Scientists have uncovered a brain mechanism that may explain why chronic pain leads to depression in some people but not others, according to research published in Science . The findings challenge the idea that depression is an inevitable consequence of long-term pain.
By combining large-scale human brain imaging with animal experiments, the researchers found that persistent pain drives progressive changes in the hippocampus (a brain region best known for its role in memory), which shapes whether people develop depression over time or remain emotionally resilient.
"Chronic pain frequently develops into depression or anxiety, but until now we haven't understood why this happens to some people and not others," said co-lead author Professor Jianfeng Feng of the University of Warwick.
"Our findings suggest that the hippocampus acts as a control centre that helps the brain regulate emotional responses to long-term pain. Depression is not inevitable - it depends on how this system responds over time."
The brain's early response to pain
Chronic pain affects more than 20% of adults worldwide and is strongly associated with anxiety and depression. Yet many people with persistent pain do not develop these conditions, and the biological reasons for this difference have remained unclear.
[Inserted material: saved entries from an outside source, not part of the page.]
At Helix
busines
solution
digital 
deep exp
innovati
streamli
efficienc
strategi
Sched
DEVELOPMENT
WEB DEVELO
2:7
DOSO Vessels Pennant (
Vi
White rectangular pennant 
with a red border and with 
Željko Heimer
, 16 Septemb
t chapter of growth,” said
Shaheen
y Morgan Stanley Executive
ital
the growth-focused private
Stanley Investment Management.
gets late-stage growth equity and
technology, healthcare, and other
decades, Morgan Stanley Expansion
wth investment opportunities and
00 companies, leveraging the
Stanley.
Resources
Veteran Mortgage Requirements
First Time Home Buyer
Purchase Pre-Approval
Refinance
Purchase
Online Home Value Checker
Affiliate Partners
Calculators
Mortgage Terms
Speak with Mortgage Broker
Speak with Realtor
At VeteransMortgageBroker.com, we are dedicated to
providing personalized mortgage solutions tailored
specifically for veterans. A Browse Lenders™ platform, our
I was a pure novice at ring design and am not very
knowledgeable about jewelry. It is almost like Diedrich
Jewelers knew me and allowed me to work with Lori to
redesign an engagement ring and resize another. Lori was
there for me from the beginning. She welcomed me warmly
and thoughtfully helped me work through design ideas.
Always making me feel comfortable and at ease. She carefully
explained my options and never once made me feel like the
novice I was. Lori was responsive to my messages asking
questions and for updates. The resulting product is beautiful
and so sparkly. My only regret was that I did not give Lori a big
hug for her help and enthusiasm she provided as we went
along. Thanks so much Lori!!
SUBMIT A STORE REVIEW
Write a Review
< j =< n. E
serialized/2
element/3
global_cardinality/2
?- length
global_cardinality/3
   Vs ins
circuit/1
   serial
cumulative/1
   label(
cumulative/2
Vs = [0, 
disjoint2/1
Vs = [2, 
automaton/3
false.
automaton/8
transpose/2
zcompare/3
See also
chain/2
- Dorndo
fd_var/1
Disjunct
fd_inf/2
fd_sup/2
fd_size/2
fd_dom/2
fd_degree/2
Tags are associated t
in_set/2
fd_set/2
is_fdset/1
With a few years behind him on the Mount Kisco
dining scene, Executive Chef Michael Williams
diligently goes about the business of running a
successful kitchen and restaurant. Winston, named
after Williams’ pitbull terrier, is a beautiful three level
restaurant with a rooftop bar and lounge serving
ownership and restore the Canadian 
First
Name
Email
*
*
To investigate, the researchers analysed brain scans from large population cohorts, including data from the UK Biobank. They found that people living with chronic pain but without depression tended to show slightly larger hippocampal volume and increased activity in this brain region. These changes were accompanied by better performance in certain learning and memory tasks, suggesting the brain may initially mount a compensatory response to persistent pain.
In contrast, individuals experiencing both chronic pain and depression showed reduced hippocampal volume, disrupted activity, and poorer cognitive performance. Longitudinal analyses indicated that these changes developed progressively over time.
"The fact that these changes emerge gradually suggests they are driven by the experience of prolonged pain itself," Professor Feng added. "This isn't simply a pre-existing vulnerability; it's something the brain is doing in response to ongoing pain."
From resilience to vulnerability
To understand how these changes unfold, the researchers conducted parallel studies in animal models of chronic neuropathic pain.
They observed a clear progression of behavioural effects. Increased pain sensitivity appeared first, followed by anxiety-like behaviour, and later by depression-like symptoms. These behavioural changes were accompanied by gradual alterations in hippocampal structure and activity, showing how prolonged pain can reshape brain circuits involved in emotional regulation.
A small subregion of the hippocampus known as the dentate gyrus - one of the few areas of the adult brain where new neurons continue to form - emerged as a key regulatory hub.
Early in the course of chronic pain, newly generated neurons in the dentate gyrus became highly active, suggesting the brain initially attempts to adapt to ongoing stress. Over time, however, immune cells in the brain called microglia became abnormally activated. This disrupted normal communication between neurons and microglia marked a tipping point from adaptive brain responses to dysfunctional signalling.
When the researchers suppressed this abnormal microglial activity in animal models, depression-like behaviours improved while overall brain function remained stable. The findings suggest that targeting microglial inflammation in the hippocampus could help prevent depression in people living with persistent pain, particularly if treatment is introduced early.
"What this shows is that the brain is not simply overwhelmed by chronic pain," Professor Feng concluded. "It actively tries to regulate emotional wellbeing. When that regulatory system remains balanced, people can stay resilient. When it becomes disrupted, particularly by inflammation in the hippocampus, depression can emerge. Understanding this process opens new possibilities for early intervention."